今回は、イランの大詩人ハーフェズの作品からの一節をご紹介しましょう。

ハーフェズは、「行方不明になっていた預言者ユーソフも再びカナンの地にやって来る、悲しむなかれ、嘆きの荒れ屋もいつか花園になる、嘆くなかれ」と詠っています。ペルシャ語での読み方は、Yuusof-e gom gashte baaz aayad be Kan'aan gham ma-khor, Kolbe-ye akhzaan shavad ruuzii golestaan gham ma-khorとなります。

この一節は、旧約聖書の創世記第15章に出てくる「松明の契約」の物語に由来すると思われます。この章では、松明の契約において神は、預言者イブラーヒームの子孫がエジプトに入り異邦の地で奴隷生活をする期間を「400年」であるとし、またイブラーヒームの子孫がカナンの地に「4代目になって」帰って来ると言われた、とされています。初代はイブラーヒーム、2代目はイサク(イスハーク)3代目はヤコブ(ヤアクーブ)、そして4代目がヨセフ、すなわち預言者ユーソフだったというわけです。

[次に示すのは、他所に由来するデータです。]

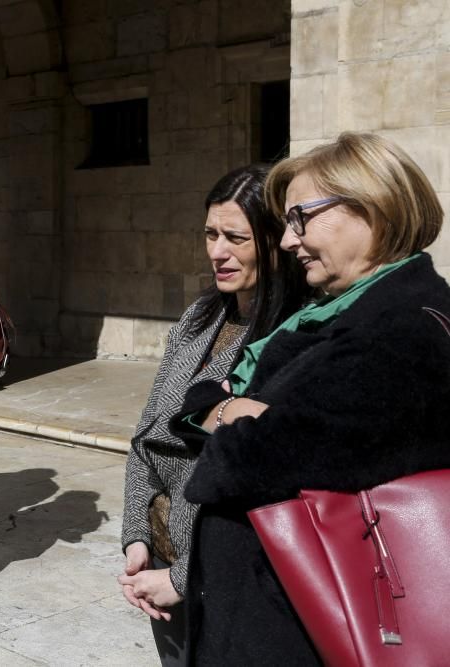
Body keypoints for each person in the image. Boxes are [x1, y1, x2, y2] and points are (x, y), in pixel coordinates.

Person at [169, 132, 450, 665]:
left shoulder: (401, 332)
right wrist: (227, 408)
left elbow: (234, 465)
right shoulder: (345, 314)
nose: (288, 240)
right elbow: (202, 410)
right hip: (277, 613)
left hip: (306, 629)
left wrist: (222, 412)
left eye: (301, 218)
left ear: (373, 210)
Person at [118, 165, 308, 665]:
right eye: (210, 234)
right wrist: (137, 536)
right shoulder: (200, 316)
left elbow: (258, 489)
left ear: (275, 241)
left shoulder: (289, 339)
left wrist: (184, 578)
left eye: (235, 238)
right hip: (161, 558)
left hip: (224, 576)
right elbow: (145, 436)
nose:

ただし、旧約聖書・出エジプト記によりますと、実際には預言者ユーソフは110歳でエジプトにて死去しますが、自分が死んだ後、自分の骨をエジプトの地に埋葬させず、棺に納めて置かせ、イスラエルの民と共にあるよう遺言します。そして旧約聖書ヨシュア記によりますと、ユーソフの骨は荒野40年とカナン征服期間である約16年を経て、紀元前1390年に、現在のパレスチナ・ヨルダン川西岸ナブルス付近とされるシケムの地に葬られたということです。

なお、ここに出てくる「カナンの地」とは、現在のパレスチナの古い呼び方で、ペルシャ語ではキャンアーンと発音されます。

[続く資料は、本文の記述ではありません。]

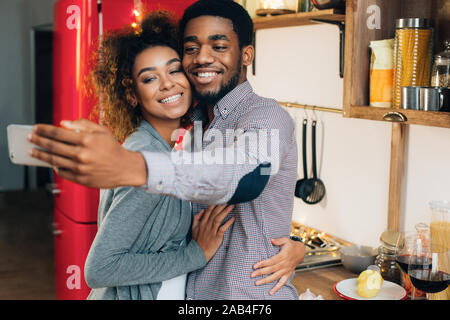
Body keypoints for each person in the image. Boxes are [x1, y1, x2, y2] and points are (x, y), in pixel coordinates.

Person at [29, 0, 306, 299]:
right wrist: (195, 253)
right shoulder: (190, 129)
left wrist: (133, 167)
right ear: (132, 91)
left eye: (219, 46)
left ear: (247, 54)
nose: (202, 58)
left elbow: (246, 172)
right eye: (190, 48)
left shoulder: (266, 117)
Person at [82, 11, 235, 300]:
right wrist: (196, 254)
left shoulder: (164, 149)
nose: (167, 84)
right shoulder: (147, 157)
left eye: (174, 70)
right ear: (131, 94)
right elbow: (100, 268)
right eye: (150, 78)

この一節は、特に今逆境や苦しい状態にある方々にとって大きな励ましとなるのではないでしょうか。特に後半部分からは、松尾芭蕉の「草の戸も 住み替はる世ぞ 雛の家」という句を思い出しました。新型コロナウイルス危機の発生当初から2年ほどは、日本や世界各地で空港や駅ターミナル、ショッピングセンターなど、人の集まるはずの場所から人の姿が消え、ゴーストタウンのような状態となったことが大きく報じられていました。

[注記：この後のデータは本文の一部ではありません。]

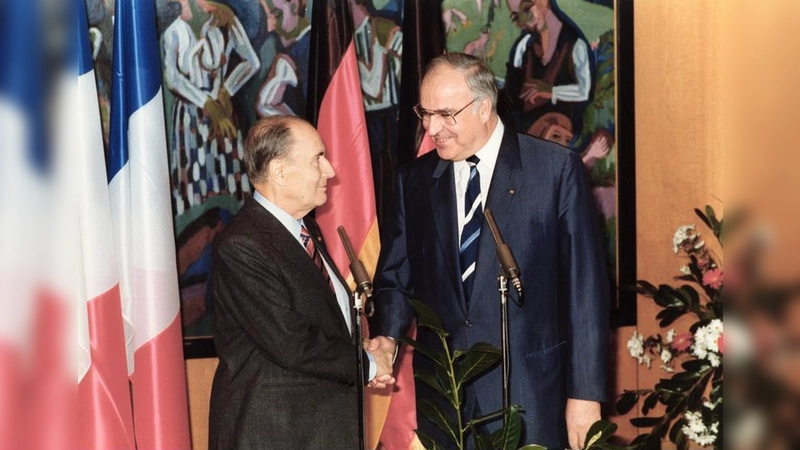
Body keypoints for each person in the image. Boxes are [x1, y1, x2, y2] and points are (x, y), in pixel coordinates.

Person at [369, 53, 608, 449]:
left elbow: (585, 293)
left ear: (484, 107)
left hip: (531, 396)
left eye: (446, 114)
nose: (431, 129)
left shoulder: (554, 170)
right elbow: (395, 277)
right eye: (424, 114)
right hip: (445, 401)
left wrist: (585, 395)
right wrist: (389, 338)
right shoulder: (414, 180)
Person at [208, 116, 395, 449]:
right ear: (280, 171)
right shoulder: (243, 244)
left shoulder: (304, 232)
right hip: (276, 434)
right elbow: (290, 343)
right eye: (317, 159)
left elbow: (321, 324)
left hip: (319, 431)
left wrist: (363, 349)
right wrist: (366, 364)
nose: (331, 170)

しかし現在では、各国でコロナ規制や入国制限の撤廃・緩和が進み、そうした場所にも人々の姿が戻ってきています。現在苦しい状態や逆境にあっても、そうした事態もいつかは終わり、またよい時がめぐってくると思われます。万物は流転し、決して同じ状態にとどまることはありません。その時の到来を信じて、気を落とすことなく日々努力したいものですね。それではまた。